▶ Task instructions
Restate word for word the entries below, starting with the line with "right front paw: (110, 448)" and continuing through the line with "right back paw: (294, 526)". Include both of those lines and no others.
Input data below:
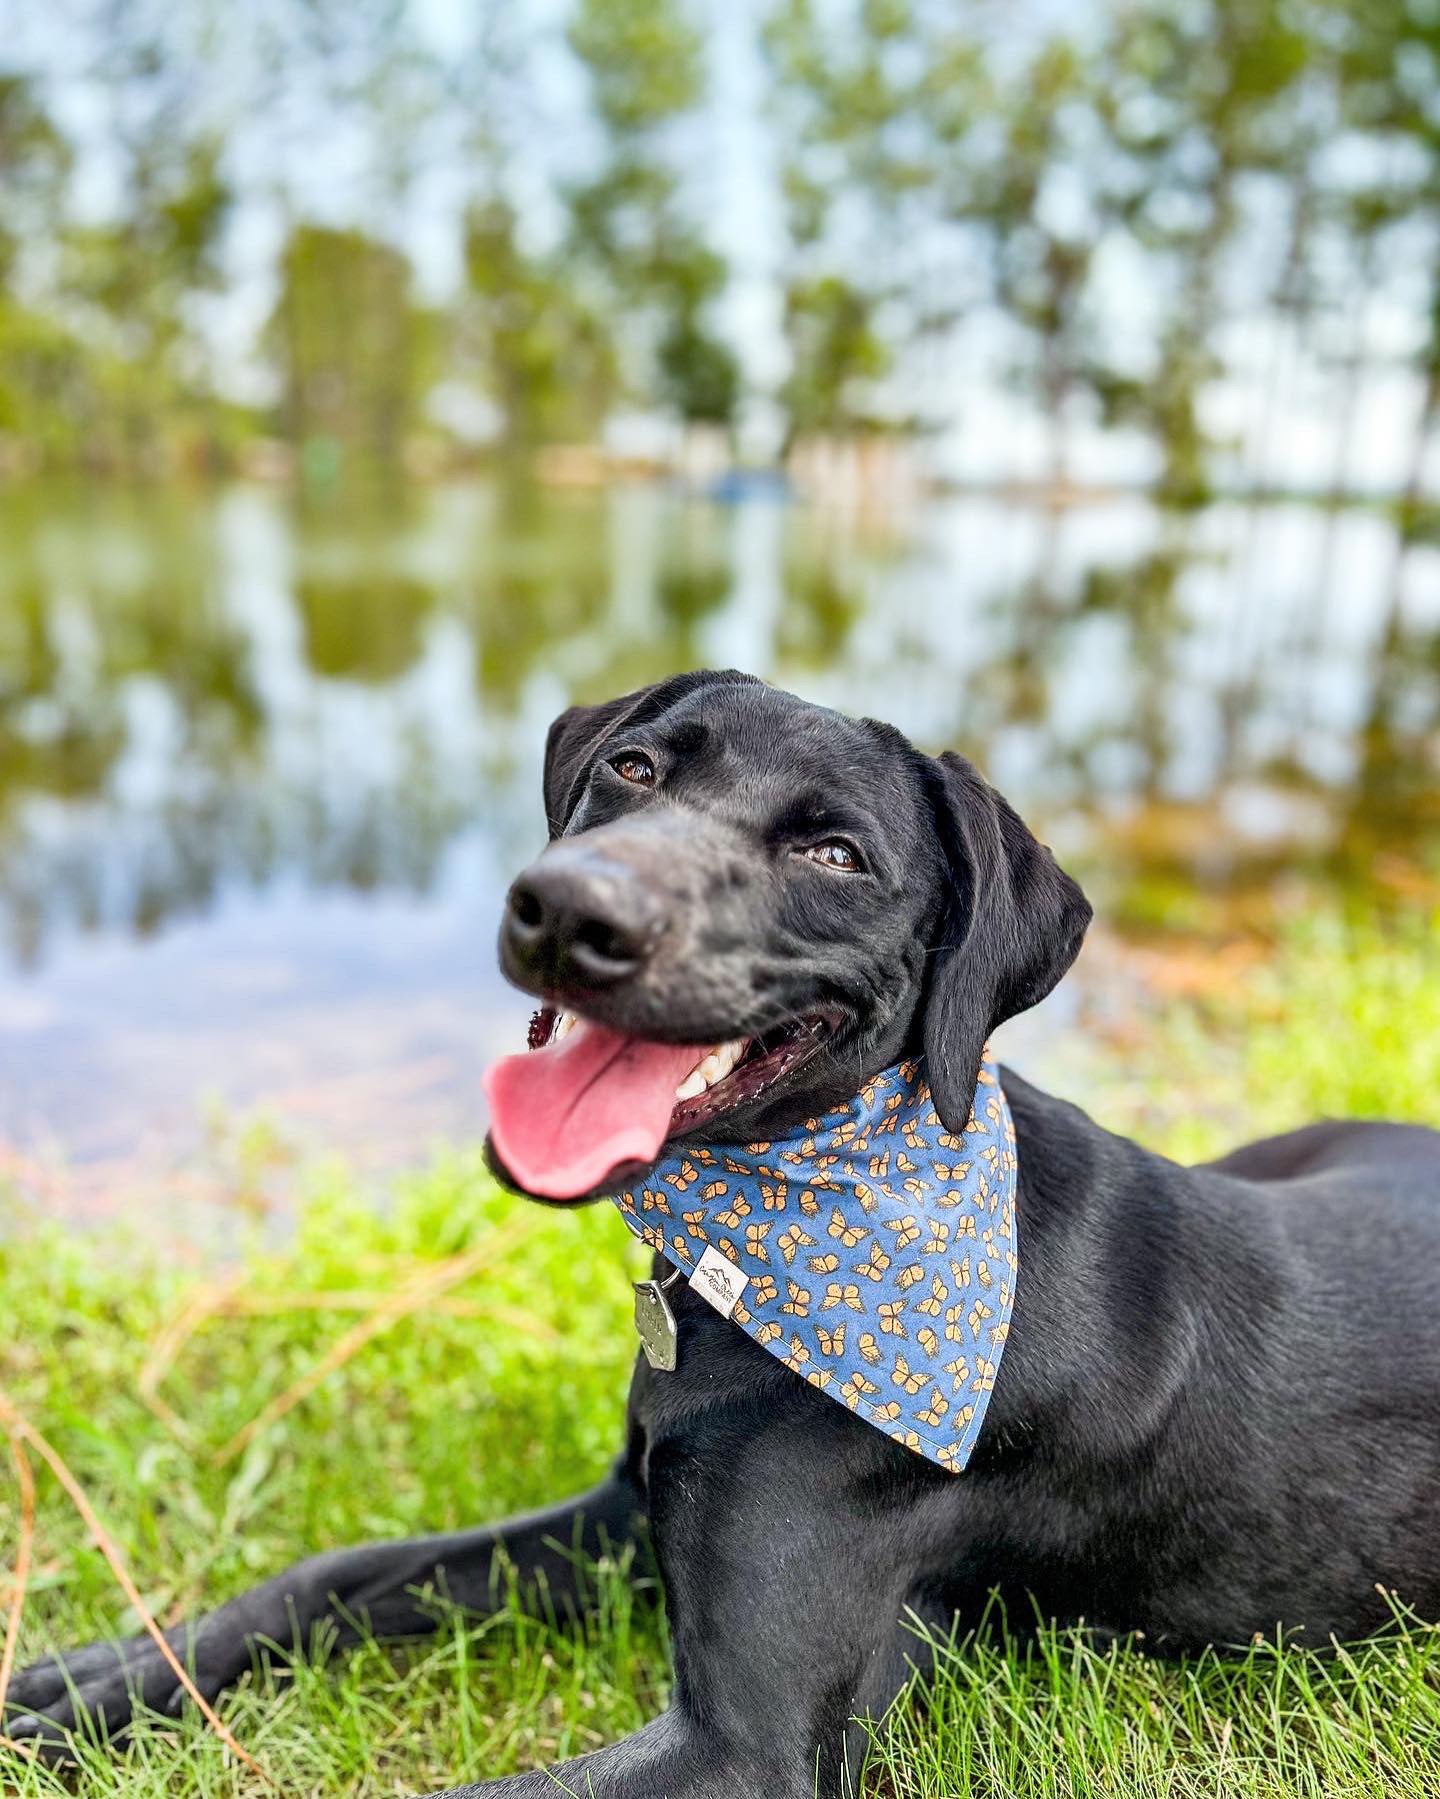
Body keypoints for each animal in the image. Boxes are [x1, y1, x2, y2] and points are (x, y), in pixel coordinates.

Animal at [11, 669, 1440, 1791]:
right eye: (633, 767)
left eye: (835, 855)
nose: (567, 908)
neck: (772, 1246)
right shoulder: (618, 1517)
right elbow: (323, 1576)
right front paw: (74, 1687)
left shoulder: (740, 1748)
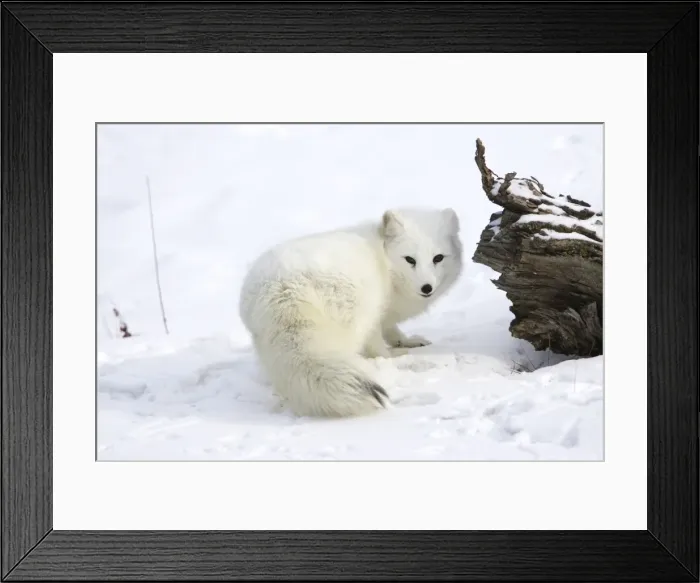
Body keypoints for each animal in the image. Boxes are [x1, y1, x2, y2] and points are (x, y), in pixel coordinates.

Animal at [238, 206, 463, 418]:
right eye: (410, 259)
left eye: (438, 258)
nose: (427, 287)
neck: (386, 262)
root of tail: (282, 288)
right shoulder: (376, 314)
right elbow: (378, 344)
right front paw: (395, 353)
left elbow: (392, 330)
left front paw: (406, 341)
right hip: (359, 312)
End of Input data.
Input data below:
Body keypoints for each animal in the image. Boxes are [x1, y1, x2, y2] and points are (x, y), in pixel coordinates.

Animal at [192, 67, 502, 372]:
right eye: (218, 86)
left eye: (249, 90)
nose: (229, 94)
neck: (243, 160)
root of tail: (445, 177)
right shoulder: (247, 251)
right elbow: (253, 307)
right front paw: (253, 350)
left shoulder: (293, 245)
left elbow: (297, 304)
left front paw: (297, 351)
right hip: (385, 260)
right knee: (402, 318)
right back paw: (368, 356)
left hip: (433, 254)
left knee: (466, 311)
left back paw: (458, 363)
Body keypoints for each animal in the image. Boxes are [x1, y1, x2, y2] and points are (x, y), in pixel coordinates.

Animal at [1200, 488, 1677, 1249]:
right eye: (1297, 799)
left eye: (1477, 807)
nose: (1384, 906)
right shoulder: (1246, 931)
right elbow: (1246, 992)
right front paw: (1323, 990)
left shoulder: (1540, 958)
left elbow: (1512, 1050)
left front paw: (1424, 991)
End of Input data.
Input data below:
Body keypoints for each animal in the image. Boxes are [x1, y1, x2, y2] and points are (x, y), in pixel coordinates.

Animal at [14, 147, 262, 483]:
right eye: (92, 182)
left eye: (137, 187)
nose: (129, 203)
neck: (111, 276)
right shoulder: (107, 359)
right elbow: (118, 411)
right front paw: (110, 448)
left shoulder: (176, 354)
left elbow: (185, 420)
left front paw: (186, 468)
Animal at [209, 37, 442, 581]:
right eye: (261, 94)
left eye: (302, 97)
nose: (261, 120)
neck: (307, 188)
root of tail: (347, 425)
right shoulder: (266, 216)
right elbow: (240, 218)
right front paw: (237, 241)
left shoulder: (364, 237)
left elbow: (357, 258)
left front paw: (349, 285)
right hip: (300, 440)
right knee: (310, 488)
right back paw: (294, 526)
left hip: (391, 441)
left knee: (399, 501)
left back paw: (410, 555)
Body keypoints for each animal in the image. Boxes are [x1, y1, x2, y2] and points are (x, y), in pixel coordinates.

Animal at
End of Input data.
▶ Solved exercise
right front paw: (110, 448)
left shoulder: (176, 354)
left elbow: (185, 420)
left front paw: (186, 468)
Animal at [209, 37, 442, 581]:
right eye: (261, 94)
left eye: (302, 97)
nose: (261, 120)
neck: (307, 188)
root of tail: (347, 425)
right shoulder: (266, 216)
right elbow: (240, 218)
right front paw: (237, 241)
left shoulder: (364, 237)
left elbow: (357, 258)
left front paw: (349, 285)
right hip: (300, 440)
right knee: (310, 488)
right back paw: (294, 526)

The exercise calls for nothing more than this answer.